What you have to do =
Return unchanged every line of the records below, from the line holding "television on the" through the final line of the records, inclusive.
•••
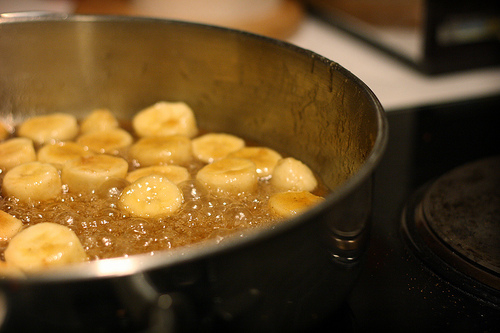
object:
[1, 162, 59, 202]
banana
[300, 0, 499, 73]
appliance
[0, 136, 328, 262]
liquid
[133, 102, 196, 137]
banana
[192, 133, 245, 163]
slice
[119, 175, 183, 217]
banana slice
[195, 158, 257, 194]
banana slice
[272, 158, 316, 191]
banana slice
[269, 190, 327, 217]
banana slice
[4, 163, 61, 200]
slice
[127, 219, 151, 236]
bubbles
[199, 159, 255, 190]
banana slice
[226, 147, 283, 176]
banana slice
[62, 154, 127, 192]
banana slice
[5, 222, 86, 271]
banana slice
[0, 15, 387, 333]
pan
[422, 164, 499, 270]
stove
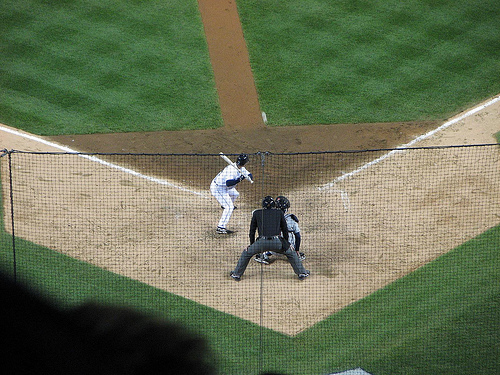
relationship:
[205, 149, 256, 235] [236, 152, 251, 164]
baseball player wearing helmet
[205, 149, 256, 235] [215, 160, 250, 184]
baseball player wearing shirt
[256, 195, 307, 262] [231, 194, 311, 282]
catcher in front of umpire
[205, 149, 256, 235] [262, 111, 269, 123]
baseball player watching baseball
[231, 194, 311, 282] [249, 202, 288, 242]
umpire wearing shirt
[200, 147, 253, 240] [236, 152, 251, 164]
player wearing helmet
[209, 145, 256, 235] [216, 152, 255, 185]
baseball player holding bat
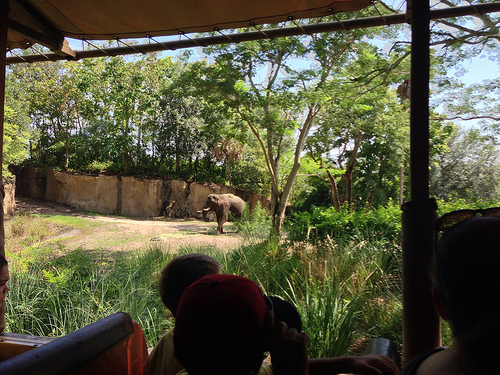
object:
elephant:
[198, 192, 251, 235]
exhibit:
[11, 28, 409, 333]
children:
[154, 247, 312, 375]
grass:
[12, 243, 401, 327]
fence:
[1, 334, 44, 360]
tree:
[201, 37, 373, 252]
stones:
[118, 176, 165, 218]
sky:
[429, 20, 500, 200]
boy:
[172, 274, 317, 373]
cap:
[180, 275, 300, 352]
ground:
[13, 196, 357, 266]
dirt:
[15, 206, 200, 248]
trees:
[106, 46, 148, 177]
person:
[405, 208, 499, 375]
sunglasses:
[433, 207, 499, 245]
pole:
[400, 3, 441, 374]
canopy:
[6, 2, 498, 66]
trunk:
[200, 200, 210, 223]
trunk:
[267, 184, 287, 244]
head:
[207, 195, 217, 213]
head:
[431, 212, 500, 323]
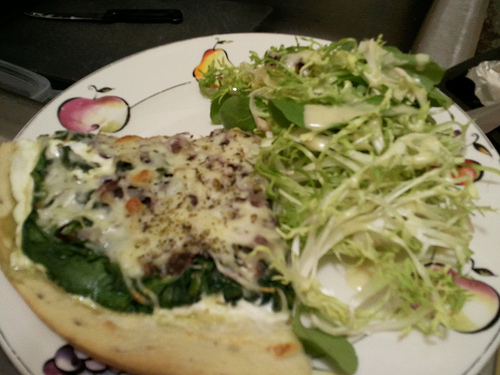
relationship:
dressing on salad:
[290, 113, 345, 156] [186, 33, 498, 373]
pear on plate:
[194, 40, 231, 80] [3, 32, 499, 373]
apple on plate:
[52, 94, 133, 124] [42, 47, 448, 336]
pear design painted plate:
[192, 38, 236, 80] [3, 32, 499, 373]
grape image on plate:
[45, 344, 94, 370] [3, 32, 499, 373]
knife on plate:
[22, 9, 183, 25] [55, 14, 239, 151]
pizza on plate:
[1, 120, 308, 372] [3, 32, 499, 373]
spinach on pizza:
[19, 129, 297, 316] [1, 120, 308, 372]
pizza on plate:
[0, 126, 311, 375] [3, 32, 499, 373]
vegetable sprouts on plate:
[265, 68, 478, 339] [3, 32, 499, 373]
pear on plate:
[193, 36, 237, 88] [75, 44, 152, 92]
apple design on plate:
[53, 86, 138, 136] [3, 32, 499, 373]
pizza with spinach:
[0, 126, 311, 375] [100, 176, 230, 284]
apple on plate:
[57, 84, 130, 133] [3, 32, 499, 373]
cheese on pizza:
[13, 129, 292, 324] [1, 120, 308, 372]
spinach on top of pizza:
[24, 225, 135, 318] [1, 120, 308, 372]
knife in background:
[21, 3, 188, 34] [2, 1, 458, 39]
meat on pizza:
[168, 137, 193, 162] [1, 120, 308, 372]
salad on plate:
[0, 34, 500, 375] [3, 32, 499, 373]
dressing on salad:
[251, 32, 498, 343] [214, 36, 472, 318]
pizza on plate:
[0, 126, 311, 375] [42, 81, 495, 293]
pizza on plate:
[1, 120, 308, 372] [113, 74, 496, 296]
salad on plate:
[18, 26, 487, 373] [0, 31, 500, 375]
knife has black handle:
[22, 9, 183, 25] [109, 3, 192, 29]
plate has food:
[28, 69, 468, 369] [182, 34, 476, 327]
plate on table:
[28, 69, 468, 369] [4, 66, 74, 146]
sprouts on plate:
[200, 41, 492, 373] [3, 32, 499, 373]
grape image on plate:
[42, 344, 123, 375] [3, 32, 499, 373]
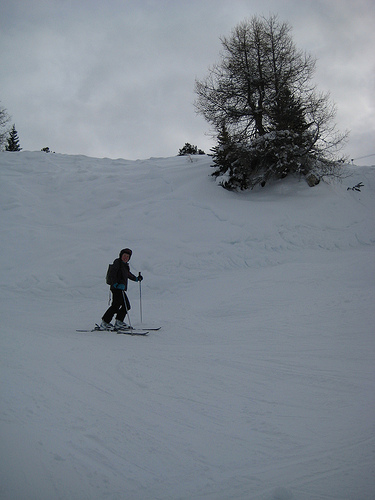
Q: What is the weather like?
A: It is cloudy.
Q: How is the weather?
A: It is cloudy.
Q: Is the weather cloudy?
A: Yes, it is cloudy.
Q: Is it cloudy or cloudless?
A: It is cloudy.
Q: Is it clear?
A: No, it is cloudy.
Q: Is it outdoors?
A: Yes, it is outdoors.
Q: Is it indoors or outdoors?
A: It is outdoors.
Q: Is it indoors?
A: No, it is outdoors.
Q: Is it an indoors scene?
A: No, it is outdoors.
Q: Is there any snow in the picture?
A: Yes, there is snow.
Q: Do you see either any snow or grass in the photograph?
A: Yes, there is snow.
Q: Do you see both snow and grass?
A: No, there is snow but no grass.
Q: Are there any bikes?
A: No, there are no bikes.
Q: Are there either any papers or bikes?
A: No, there are no bikes or papers.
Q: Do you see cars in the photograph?
A: No, there are no cars.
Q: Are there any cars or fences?
A: No, there are no cars or fences.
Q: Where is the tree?
A: The tree is in the snow.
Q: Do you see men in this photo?
A: No, there are no men.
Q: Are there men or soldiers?
A: No, there are no men or soldiers.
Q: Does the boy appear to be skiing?
A: Yes, the boy is skiing.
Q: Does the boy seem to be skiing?
A: Yes, the boy is skiing.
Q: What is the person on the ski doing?
A: The boy is skiing.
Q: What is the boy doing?
A: The boy is skiing.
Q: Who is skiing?
A: The boy is skiing.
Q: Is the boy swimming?
A: No, the boy is skiing.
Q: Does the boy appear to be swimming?
A: No, the boy is skiing.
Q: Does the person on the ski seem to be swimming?
A: No, the boy is skiing.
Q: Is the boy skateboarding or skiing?
A: The boy is skiing.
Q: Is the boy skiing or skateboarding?
A: The boy is skiing.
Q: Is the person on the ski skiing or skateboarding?
A: The boy is skiing.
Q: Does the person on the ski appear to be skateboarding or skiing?
A: The boy is skiing.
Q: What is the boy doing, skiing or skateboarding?
A: The boy is skiing.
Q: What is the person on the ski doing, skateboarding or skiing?
A: The boy is skiing.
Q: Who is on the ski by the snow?
A: The boy is on the ski.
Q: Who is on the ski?
A: The boy is on the ski.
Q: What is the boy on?
A: The boy is on the ski.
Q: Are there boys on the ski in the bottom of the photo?
A: Yes, there is a boy on the ski.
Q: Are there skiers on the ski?
A: No, there is a boy on the ski.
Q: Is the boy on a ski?
A: Yes, the boy is on a ski.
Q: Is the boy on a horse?
A: No, the boy is on a ski.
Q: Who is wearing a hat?
A: The boy is wearing a hat.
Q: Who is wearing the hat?
A: The boy is wearing a hat.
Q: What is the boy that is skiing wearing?
A: The boy is wearing a hat.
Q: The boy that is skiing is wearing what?
A: The boy is wearing a hat.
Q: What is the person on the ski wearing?
A: The boy is wearing a hat.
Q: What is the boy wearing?
A: The boy is wearing a hat.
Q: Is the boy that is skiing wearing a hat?
A: Yes, the boy is wearing a hat.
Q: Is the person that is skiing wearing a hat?
A: Yes, the boy is wearing a hat.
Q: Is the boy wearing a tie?
A: No, the boy is wearing a hat.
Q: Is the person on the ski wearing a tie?
A: No, the boy is wearing a hat.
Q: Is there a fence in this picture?
A: No, there are no fences.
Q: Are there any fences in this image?
A: No, there are no fences.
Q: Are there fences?
A: No, there are no fences.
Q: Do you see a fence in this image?
A: No, there are no fences.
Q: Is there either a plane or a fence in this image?
A: No, there are no fences or airplanes.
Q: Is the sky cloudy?
A: Yes, the sky is cloudy.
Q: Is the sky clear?
A: No, the sky is cloudy.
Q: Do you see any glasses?
A: No, there are no glasses.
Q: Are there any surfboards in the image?
A: No, there are no surfboards.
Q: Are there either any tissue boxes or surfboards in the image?
A: No, there are no surfboards or tissue boxes.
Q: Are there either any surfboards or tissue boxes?
A: No, there are no surfboards or tissue boxes.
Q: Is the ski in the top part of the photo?
A: No, the ski is in the bottom of the image.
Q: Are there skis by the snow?
A: Yes, there is a ski by the snow.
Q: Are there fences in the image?
A: No, there are no fences.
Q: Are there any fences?
A: No, there are no fences.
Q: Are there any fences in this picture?
A: No, there are no fences.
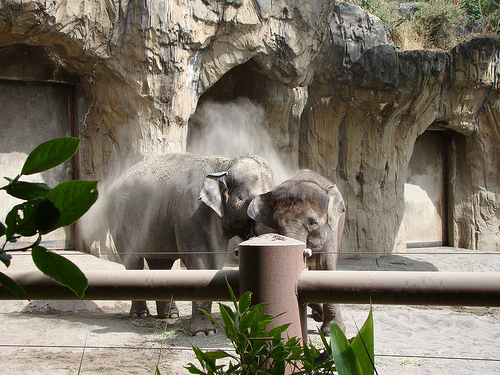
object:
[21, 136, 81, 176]
leaf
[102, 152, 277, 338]
elephant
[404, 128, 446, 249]
door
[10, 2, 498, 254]
wall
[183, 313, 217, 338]
foot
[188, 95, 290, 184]
water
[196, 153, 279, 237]
head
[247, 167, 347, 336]
elephant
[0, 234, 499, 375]
fence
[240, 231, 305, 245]
dirt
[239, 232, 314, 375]
post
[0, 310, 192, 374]
floor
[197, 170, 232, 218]
ear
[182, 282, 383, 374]
tree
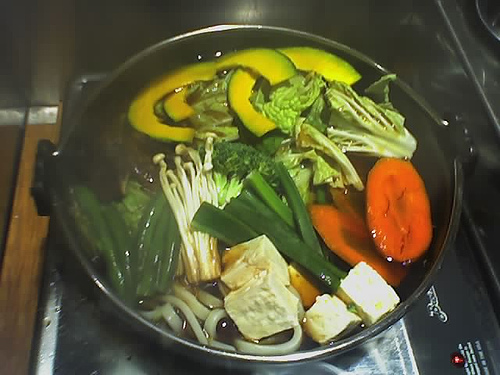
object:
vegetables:
[76, 35, 438, 339]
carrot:
[361, 155, 436, 265]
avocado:
[222, 41, 361, 140]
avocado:
[126, 38, 297, 146]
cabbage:
[108, 168, 154, 232]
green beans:
[128, 189, 170, 294]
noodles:
[147, 280, 307, 359]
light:
[448, 351, 467, 368]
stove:
[16, 58, 500, 374]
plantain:
[278, 262, 329, 309]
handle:
[26, 133, 56, 221]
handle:
[438, 101, 481, 174]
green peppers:
[113, 129, 146, 198]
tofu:
[214, 229, 307, 342]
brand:
[418, 277, 450, 329]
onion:
[287, 165, 312, 202]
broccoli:
[204, 134, 279, 212]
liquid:
[87, 131, 122, 168]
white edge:
[33, 228, 71, 375]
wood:
[0, 100, 61, 371]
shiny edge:
[209, 346, 352, 366]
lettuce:
[267, 72, 421, 191]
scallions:
[264, 170, 319, 261]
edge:
[241, 161, 260, 193]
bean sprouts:
[150, 133, 236, 290]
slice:
[156, 83, 196, 121]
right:
[415, 307, 500, 373]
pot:
[33, 16, 473, 368]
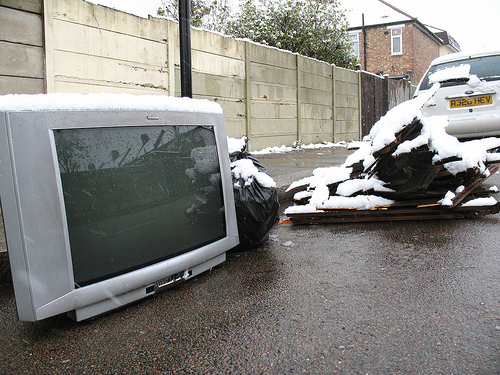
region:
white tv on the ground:
[0, 95, 240, 336]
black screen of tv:
[50, 121, 220, 282]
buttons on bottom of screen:
[152, 275, 192, 299]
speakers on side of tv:
[4, 91, 59, 333]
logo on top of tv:
[150, 113, 172, 121]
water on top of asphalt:
[315, 263, 410, 355]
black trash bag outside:
[234, 186, 282, 236]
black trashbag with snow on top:
[224, 115, 285, 249]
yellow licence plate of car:
[448, 93, 492, 108]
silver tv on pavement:
[0, 119, 255, 303]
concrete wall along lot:
[0, 56, 402, 156]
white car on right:
[388, 37, 498, 146]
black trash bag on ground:
[227, 167, 297, 249]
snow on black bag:
[227, 153, 278, 186]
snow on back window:
[413, 58, 480, 106]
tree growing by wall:
[229, 3, 359, 65]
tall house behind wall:
[357, 6, 446, 81]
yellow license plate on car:
[437, 87, 491, 109]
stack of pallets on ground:
[311, 117, 484, 224]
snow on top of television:
[4, 81, 225, 123]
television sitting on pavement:
[2, 81, 240, 338]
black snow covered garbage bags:
[217, 134, 292, 259]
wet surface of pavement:
[332, 234, 487, 373]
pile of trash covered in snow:
[285, 104, 497, 240]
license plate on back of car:
[440, 92, 497, 109]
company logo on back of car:
[458, 85, 482, 97]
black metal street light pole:
[174, 0, 199, 94]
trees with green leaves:
[229, 2, 366, 70]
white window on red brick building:
[380, 19, 410, 61]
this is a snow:
[43, 85, 199, 111]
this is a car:
[430, 55, 498, 106]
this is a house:
[360, 20, 420, 66]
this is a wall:
[28, 20, 165, 85]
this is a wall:
[223, 37, 338, 132]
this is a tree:
[240, 5, 341, 47]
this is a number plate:
[453, 95, 498, 108]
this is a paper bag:
[240, 160, 285, 248]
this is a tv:
[14, 96, 236, 292]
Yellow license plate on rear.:
[444, 90, 497, 111]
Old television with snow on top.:
[0, 96, 240, 317]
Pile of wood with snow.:
[296, 118, 491, 243]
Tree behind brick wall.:
[289, 3, 346, 58]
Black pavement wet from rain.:
[342, 285, 413, 366]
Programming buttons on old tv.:
[137, 265, 196, 295]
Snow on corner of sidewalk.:
[269, 142, 344, 160]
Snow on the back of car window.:
[424, 61, 495, 92]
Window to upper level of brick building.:
[388, 25, 407, 56]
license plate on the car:
[443, 90, 498, 116]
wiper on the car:
[430, 74, 472, 86]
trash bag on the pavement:
[229, 134, 286, 247]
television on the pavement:
[0, 107, 278, 334]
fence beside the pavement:
[10, 0, 418, 151]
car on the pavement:
[407, 48, 498, 135]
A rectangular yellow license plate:
[440, 83, 495, 113]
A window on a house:
[380, 15, 405, 60]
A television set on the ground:
[0, 76, 242, 331]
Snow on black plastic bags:
[220, 121, 290, 256]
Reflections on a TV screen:
[47, 115, 232, 285]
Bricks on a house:
[340, 15, 445, 90]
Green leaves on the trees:
[152, 0, 363, 72]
•••
Solved problem =
television on the pavement:
[0, 107, 278, 334]
fence beside the pavement:
[10, 0, 418, 151]
car on the pavement:
[407, 48, 498, 135]
A rectangular yellow license plate:
[440, 83, 495, 113]
A window on a house:
[380, 15, 405, 60]
A television set on the ground:
[0, 76, 242, 331]
Snow on black plastic bags:
[220, 121, 290, 256]
Reflections on a TV screen:
[47, 115, 232, 285]
Bricks on a house:
[340, 15, 445, 90]
Green leaves on the trees:
[152, 0, 363, 72]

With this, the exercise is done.